Boursier.com : Que pensez-vous du contexte actuel ?
P.C. : L'horizon s'est dégagé pour la fin d'année avec un rallye possible sur les marchés actions. Des questions demeurent pourtant au sujet de la supervision bancaire, de l'évolution du dossier grec, de la demande d'aide de la part de l'Espagne...On pourrait avoir un accord avec l'Allemagne permettant d'obtenir un délai dans le cadre de la restauration des finances publiques des pays à risque.
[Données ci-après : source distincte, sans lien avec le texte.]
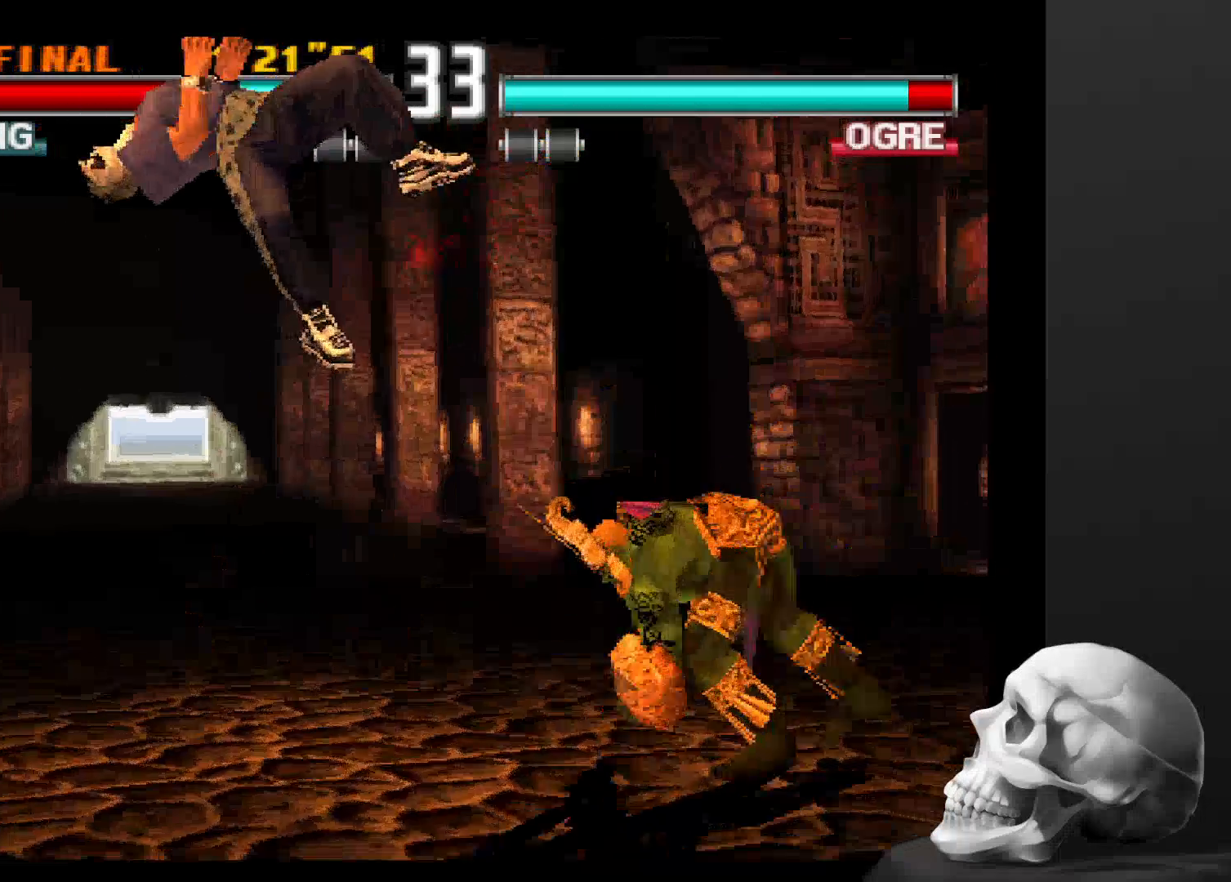
{"buttons": [], "left_stick": "center", "right_stick": "center", "events": []}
Dans ce cadre, des progrès sensibles ont déjà été réalisés en Espagne ou en Italie...Il convient toutefois d'assouplir le critère des 3% du déficit public sur 2013 afin d'étaler le rééquilibrage des comptes publics dans le temps.
Boursier.com : La conjoncture économique demeure pourtant déprimée...
P.C. : En dépit de la difficulté des temps, la plupart des grandes entreprises sont parvenues à préserver leur niveau de rentabilité. Face à un environnement économique déprimé, les sociétés s'adaptent rapidement. De plus, leur forte exposition à l'international leur permet de bénéficier de poches de croissance.
Boursier.com : Que recommandez-vous aux investisseurs ?
P.C. : Les obligations privées devraient retrouver leurs lettres de noblesse. Elles apportent de la sécurité, si l'on sélectionne les bonnes signatures, et du rendement.
Boursier.com : Quelles actions avez-vous choisies ?
P.C. : Nous avons pris position sur les valeurs bancaires alors qu'elles étaient particulièrement délaissées. La valorisation du secteur financier demeure globalement basse alors que le risque systémique semble écarté. Le modèle de la banque universelle à la française est solide grâce à l'importance de la clientèle captive. La reprise des indices se fera grâce aux valeurs financières mais aussi via les cycliques.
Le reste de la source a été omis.